→ **Prompt**
How many lines in the rows below contain the string "application", matching case exactly? Reply with the number only.

--- Data for this task Enclosed Below ---

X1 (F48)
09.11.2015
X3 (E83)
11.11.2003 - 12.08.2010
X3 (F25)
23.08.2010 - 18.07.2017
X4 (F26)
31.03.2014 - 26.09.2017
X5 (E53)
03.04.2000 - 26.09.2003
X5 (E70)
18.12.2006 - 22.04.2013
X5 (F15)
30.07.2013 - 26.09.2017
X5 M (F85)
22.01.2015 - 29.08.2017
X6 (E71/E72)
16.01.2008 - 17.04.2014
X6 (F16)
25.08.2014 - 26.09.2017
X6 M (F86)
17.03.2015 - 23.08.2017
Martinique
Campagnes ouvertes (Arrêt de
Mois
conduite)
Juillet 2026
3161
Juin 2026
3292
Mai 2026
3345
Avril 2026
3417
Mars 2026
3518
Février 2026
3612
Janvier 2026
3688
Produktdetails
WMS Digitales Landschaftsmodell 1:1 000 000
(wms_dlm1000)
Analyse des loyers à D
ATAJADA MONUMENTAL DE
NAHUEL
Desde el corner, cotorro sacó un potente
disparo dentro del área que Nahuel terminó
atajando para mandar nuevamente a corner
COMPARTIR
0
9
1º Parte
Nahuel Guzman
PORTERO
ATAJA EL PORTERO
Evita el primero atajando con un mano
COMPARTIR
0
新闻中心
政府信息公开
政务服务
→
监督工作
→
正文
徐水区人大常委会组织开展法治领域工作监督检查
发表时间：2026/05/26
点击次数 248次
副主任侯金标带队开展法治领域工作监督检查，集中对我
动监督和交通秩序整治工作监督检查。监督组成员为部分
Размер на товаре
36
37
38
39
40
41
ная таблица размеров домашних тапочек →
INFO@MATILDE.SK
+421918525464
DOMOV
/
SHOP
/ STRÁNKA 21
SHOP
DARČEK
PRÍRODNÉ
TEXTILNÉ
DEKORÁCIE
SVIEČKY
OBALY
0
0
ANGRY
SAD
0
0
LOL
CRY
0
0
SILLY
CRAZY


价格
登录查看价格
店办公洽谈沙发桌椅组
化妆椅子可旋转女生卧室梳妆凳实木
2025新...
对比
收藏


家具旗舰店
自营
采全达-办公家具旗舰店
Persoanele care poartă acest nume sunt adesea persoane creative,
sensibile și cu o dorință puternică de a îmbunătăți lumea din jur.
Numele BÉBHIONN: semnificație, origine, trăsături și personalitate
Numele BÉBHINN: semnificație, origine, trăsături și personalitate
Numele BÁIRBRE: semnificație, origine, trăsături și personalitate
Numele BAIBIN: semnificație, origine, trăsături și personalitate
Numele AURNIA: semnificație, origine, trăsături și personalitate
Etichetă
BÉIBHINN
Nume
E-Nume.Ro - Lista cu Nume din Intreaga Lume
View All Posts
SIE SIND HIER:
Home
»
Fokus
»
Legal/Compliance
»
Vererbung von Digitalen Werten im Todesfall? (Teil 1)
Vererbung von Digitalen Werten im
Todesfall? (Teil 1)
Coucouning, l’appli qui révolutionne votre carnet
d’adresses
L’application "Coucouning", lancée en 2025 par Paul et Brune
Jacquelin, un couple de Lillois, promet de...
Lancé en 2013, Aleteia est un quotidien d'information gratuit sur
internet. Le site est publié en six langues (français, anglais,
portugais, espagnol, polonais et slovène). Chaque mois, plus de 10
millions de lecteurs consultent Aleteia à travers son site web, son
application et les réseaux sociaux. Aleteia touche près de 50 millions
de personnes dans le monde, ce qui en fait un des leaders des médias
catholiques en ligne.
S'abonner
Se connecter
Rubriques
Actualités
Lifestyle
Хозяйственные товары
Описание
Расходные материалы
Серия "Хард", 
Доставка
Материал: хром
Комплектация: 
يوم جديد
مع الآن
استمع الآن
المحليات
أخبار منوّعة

--- End of Enclosed Data for this task ---

→ **Task result**
2